— WORK TO COMPLETE —
- A) List every party to the proceeding named in the court judgment below, each with its role in the case.
- B) Carry the court judgment below on summary judgment against the second respondent further, starting after its final sentence.

+++ SELECTED EXTRACT +++

Commonwealth of Australia v South Pacific Cruise Lines Ltd

Case

[1998] FCA 438

22 APRIL 1998


FEDERAL COURT OF AUSTRALIA

PRACTICE AND PROCEDURE - application for summary judgment - no affidavit filed in defence - application for adjournment - failure of respondent to comply with directions of Court.

Federal Court Rules - O 20 r 1

In re Goldcorp Exchange Ltd (In Receivership) (1995) 1 AC 74 - applied
Barclays Bank Ltd v Quistclose Investments Ltd [1970] AC 567 - cited

COMMONWEALTH OF AUSTRALIA -v- SOUTH PACIFIC CRUISE LINES LTD & Ors

NG 741 OF 1997

FOSTER J
22 APRIL 1998
SYDNEY

IN THE FEDERAL COURT OF AUSTRALIA

NEW SOUTH WALES DISTRICT REGISTRY

NG 741 of 1997

BETWEEN:

COMMONWEALTH OF AUSTRALIA
APPLICANT

AND:

SOUTH PACIFIC CRUISE LINES LTD (ACN 076 749 794)
FIRST RESPONDENT

GREGORY STEPHEN ADAMS
SECOND RESPONDENT

CGI FINANCIAL SERVICES PTY LTD (ACN 072 940 437)
THIRD RESPONDENT

JUDGE:

FOSTER J

DATE OF ORDER:

22 APRIL 1998

WHERE MADE:

SYDNEY

THE COURT ORDERS THAT:

  1. Summary judgment be given against the second respondent.

  1. Costs be awarded against the second respondent in the substantive proceeding to date.

  1. Costs in this motion be awarded against the second respondent.

Note:Settlement and entry of orders is dealt with in Order 36 of the Federal Court Rules.

IN THE FEDERAL COURT OF AUSTRALIA

NEW SOUTH WALES DISTRICT REGISTRY

NG 741of 1997

BETWEEN:

COMMONWEALTH OF AUSTRALIA
APPLICANT

AND:

SOUTH PACIFIC CRUISE LINES LTD (ACN 076 749 794)
FIRST RESPONDENT

GREGORY STEPHEN ADAMS
SECOND RESPONDENT

CGI FINANCIAL SERVICES PTY LTD (ACN 072 940 437)
THIRD RESPONDENT

JUDGE:

FOSTER J

DATE:

22 APRIL 1998

PLACE:

SYDNEY

REASONS FOR JUDGMENT
(Extempore)

Before dealing with the motion brought by the applicant, the Commonwealth of Australia (“the Commonwealth”), for summary judgment, I will consider an application which has been made in this matter by the second respondent, Mr Gregory Stephen Adams (“Mr Adams”), at the completion of the evidence adduced on behalf of the application for summary judgment against him.  That application is, in effect, for an adjournment to enable the second respondent to deal with matters of defence by way of affidavit.

This application is made in the context where the substantive proceedings themselves have been set down for trial now for some time and directions have been given for the filing of evidence by the respondent in relation to those proceedings.  No evidence has been filed by the second respondent to contest evidence filed on behalf of the applicant in those substantive proceedings.   No evidence has been filed in relation to this notice of motion although O 20 r 1 of the Federal Court Rules clearly requires that once an allegation has been made on oath by an applicant as to the belief that there is no defence to its claim, the respondent should then provide evidence on affidavit indicating the existence and nature of a defence.  In summary, there has been a total failure to comply with the specific directions of the Court, both in relation to the substantive proceedings and to this notice of motion.

+++ DATASET EXCERPTS +++

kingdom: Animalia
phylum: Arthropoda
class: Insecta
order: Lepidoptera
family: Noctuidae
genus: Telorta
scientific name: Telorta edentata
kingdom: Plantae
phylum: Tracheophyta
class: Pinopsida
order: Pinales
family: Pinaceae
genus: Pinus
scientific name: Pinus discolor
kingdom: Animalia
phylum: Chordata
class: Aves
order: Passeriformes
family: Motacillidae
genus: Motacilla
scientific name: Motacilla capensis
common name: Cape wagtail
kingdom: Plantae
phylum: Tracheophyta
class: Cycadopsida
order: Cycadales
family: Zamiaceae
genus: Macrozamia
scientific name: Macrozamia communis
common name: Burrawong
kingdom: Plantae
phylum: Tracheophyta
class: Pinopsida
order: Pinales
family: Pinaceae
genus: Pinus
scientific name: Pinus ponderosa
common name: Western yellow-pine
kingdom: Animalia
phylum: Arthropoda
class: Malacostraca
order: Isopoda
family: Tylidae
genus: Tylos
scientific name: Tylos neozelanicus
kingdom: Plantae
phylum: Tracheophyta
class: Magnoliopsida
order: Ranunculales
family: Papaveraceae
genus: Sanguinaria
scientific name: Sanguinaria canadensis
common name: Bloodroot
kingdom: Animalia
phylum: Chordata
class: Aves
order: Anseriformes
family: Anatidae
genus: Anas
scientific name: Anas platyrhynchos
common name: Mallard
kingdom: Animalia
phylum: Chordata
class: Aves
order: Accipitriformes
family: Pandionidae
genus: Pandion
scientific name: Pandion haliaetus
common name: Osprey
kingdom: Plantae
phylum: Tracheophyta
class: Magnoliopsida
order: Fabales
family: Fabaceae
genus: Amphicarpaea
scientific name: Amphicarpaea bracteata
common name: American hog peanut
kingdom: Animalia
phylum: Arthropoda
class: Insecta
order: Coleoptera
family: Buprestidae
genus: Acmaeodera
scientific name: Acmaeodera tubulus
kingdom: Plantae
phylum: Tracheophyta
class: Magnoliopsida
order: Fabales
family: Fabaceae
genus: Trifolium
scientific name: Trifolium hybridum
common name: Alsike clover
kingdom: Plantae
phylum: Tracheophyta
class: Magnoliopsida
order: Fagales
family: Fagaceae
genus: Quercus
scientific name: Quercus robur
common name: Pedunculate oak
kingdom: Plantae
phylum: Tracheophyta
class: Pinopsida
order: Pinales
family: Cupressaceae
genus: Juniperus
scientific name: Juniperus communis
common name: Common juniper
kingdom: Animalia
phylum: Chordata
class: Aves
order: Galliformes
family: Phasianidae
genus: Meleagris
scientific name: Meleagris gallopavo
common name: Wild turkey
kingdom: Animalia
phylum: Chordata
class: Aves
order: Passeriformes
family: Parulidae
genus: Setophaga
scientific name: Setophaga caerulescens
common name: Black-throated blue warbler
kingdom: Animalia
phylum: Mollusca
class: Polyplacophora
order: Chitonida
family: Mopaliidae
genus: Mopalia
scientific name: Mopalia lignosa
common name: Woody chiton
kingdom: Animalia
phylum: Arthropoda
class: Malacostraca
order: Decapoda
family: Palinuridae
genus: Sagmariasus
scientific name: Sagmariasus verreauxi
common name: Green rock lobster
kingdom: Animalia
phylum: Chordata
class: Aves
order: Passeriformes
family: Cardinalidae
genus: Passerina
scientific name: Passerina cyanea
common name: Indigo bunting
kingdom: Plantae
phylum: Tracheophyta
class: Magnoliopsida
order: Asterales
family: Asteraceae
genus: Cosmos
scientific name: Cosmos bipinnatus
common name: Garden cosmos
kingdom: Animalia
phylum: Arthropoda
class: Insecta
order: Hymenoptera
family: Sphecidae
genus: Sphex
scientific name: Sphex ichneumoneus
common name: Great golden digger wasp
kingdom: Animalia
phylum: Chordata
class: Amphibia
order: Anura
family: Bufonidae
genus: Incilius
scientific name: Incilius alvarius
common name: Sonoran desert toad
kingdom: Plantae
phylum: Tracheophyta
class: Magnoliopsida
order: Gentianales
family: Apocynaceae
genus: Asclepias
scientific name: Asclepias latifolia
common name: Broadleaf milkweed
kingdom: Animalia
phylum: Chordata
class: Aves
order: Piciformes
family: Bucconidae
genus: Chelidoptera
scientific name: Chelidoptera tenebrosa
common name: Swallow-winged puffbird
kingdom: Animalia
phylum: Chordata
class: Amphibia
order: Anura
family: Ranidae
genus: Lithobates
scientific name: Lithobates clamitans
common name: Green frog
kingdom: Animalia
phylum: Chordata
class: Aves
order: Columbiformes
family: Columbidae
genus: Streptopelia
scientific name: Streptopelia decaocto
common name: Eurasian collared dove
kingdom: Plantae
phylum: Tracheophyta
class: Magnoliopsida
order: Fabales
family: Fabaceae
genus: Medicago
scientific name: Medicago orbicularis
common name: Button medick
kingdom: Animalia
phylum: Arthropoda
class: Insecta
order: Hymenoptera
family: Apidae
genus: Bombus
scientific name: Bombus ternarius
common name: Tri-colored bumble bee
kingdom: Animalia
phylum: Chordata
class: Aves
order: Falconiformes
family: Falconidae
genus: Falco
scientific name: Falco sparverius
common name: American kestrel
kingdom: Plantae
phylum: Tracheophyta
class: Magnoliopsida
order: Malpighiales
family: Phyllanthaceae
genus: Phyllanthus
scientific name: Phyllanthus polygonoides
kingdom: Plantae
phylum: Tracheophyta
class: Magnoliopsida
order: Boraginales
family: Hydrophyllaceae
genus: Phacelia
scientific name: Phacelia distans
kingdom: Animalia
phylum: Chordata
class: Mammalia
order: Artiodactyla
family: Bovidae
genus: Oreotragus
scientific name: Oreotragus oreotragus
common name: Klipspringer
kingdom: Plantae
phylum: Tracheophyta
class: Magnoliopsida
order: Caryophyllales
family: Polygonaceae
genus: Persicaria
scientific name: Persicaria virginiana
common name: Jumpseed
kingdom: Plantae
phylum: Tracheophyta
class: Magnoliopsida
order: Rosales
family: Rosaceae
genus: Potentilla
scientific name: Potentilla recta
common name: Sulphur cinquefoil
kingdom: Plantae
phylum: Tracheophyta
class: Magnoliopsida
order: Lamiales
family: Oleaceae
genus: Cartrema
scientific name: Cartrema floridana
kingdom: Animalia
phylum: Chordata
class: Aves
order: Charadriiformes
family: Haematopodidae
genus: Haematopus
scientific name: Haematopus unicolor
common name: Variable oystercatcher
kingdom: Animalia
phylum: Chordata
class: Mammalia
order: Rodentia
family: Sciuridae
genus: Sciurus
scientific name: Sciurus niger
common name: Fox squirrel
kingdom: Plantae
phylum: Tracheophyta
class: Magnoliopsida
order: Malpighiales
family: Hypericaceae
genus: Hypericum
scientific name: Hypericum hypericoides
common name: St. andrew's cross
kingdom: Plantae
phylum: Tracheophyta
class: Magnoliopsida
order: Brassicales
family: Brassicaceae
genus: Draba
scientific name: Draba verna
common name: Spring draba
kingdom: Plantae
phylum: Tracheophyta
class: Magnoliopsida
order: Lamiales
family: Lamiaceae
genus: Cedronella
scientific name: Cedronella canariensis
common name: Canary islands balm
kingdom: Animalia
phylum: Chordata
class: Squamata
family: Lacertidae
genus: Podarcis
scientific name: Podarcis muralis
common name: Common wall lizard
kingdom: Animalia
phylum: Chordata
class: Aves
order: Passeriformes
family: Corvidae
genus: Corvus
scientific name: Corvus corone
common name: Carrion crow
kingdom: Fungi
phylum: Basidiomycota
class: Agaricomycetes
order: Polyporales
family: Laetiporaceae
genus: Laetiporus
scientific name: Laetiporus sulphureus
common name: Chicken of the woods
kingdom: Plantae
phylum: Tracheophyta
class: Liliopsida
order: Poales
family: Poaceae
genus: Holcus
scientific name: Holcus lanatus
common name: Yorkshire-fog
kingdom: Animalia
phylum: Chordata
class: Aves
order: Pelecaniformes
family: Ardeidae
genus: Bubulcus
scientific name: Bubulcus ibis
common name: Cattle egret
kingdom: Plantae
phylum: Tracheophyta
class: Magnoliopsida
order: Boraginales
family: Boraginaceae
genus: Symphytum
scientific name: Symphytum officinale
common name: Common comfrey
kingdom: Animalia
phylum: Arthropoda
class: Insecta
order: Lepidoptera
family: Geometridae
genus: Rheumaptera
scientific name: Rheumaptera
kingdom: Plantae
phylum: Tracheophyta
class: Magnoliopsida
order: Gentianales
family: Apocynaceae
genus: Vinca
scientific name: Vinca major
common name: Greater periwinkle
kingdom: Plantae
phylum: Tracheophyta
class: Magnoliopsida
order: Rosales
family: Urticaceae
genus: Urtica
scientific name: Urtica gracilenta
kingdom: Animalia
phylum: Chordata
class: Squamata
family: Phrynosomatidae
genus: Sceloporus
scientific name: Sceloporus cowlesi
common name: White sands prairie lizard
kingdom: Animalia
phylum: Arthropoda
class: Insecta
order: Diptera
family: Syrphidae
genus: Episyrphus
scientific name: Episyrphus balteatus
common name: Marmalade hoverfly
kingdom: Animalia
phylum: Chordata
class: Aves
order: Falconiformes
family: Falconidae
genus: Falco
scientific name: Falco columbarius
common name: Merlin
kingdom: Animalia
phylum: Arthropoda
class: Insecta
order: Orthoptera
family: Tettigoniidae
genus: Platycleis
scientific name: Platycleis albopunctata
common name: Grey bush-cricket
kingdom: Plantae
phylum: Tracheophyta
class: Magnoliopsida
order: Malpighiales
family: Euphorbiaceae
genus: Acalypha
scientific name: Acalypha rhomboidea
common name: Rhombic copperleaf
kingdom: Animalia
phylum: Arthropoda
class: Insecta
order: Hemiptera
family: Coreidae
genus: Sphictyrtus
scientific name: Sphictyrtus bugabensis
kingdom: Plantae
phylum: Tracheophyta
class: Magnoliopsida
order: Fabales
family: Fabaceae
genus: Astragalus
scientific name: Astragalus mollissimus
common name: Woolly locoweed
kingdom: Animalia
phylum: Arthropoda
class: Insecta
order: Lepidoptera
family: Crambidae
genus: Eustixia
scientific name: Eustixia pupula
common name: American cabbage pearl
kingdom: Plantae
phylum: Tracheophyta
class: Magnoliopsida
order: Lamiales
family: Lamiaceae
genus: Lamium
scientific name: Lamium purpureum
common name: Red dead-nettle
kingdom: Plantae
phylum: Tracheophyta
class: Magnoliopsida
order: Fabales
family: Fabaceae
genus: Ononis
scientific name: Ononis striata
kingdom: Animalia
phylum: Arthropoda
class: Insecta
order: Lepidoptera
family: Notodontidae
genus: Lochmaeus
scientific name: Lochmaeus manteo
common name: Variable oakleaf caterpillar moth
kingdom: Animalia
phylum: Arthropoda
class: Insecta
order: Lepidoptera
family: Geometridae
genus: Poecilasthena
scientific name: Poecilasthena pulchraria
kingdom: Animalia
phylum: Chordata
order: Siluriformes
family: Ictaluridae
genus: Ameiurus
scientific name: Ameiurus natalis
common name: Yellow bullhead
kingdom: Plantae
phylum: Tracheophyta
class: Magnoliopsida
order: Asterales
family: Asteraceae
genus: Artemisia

+++

— SOLVED PROBLEMS —
- A)
- Commonwealth of Australia: applicant
- South Pacific Cruise Lines Ltd (ACN 076 749 794): first respondent
- Gregory Stephen Adams: second respondent
- CGI Financial Services Pty Ltd (ACN 072 940 437): third respondent

- B)
Mr Adams has indicated from the bar table the matters he would wish to deal with if he were given the opportunity to file affidavits.  They cover matters of detail as to amounts allegedly expended by the companies in relation to the contract to provide services.  More generally, they relate to matters going to the existence or non-existence of a trust situation with respect to the Commonwealth’s payment to him of the moneys in question.  He indicated, in making those submissions, that he recognised that some fiduciary responsibilities were involved in the receipt of moneys.  Other matters were raised.  In all the circumstances, including the fact that the application for adjournment is opposed, I can see no basis upon which I can reasonably grant it.  I refuse the application, the matter must simply proceed as it is currently constituted.

I turn, then, to the application for summary judgment, brought by the Commonwealth against Mr Adams.  This application was originally also brought in respect of the first respondent, South Pacific Cruise Lines Ltd (“SPCL”) and the third respondent, CGI Financial Services Pty Ltd (“CGI”).  The Court has been advised that both those companies have been placed under administration.  In the circumstances, the applicant does not seek to proceed against those companies to obtain a summary judgment.  The notice of motion in respect of those companies has been stood  over to the date when the substantive proceedings will be heard.  The Commonwealth has, however, sought to proceed against Mr Adams, and I have been taken to all the evidence upon which it relies in order to obtain a summary judgment for the payment to it of an amount for equitable compensation.

Mr Adams was, at all relevant times, a director of the two companies to which I have made reference and I am satisfied he was in a position of substantial, if not total, control of their activities.  I do not propose to deal with the facts in these short reasons at any great length, since they are fully detailed in the affidavit evidence that has been placed before me. 

It is clearly established that the Commonwealth, through the Department of Employment Education Training and Youth Affairs (“DEETYA”) entered into a contract with the first respondent, SPCL, on 16 May 1997.  By that contract it undertook to provide to SPCL funds to enable it to organise a training program, for a number of long term unemployed persons.  The training was to be in the hospitality industry and was to culminate in the employment by SPCL of such trainees as graduated from the training program in certain cruise operations to be conducted by a cruise vessel out of the Port of Brisbane in the State of Queensland.

The cruise operation was to commence late in 1997.  The operation did not commence because, as is clear, it was not financially possible for SPCL to undertake it.  However, the moneys payable under the contract, and which are at issue in these proceedings, being an amount of $2,235,839, were provided to SPCL in accordance with the terms of the contract.  The amount in question was not the full amount for the service fee that was to be paid, it was a first payment comprising 80 per cent of the full fee as provided for in clause 15 of the contract.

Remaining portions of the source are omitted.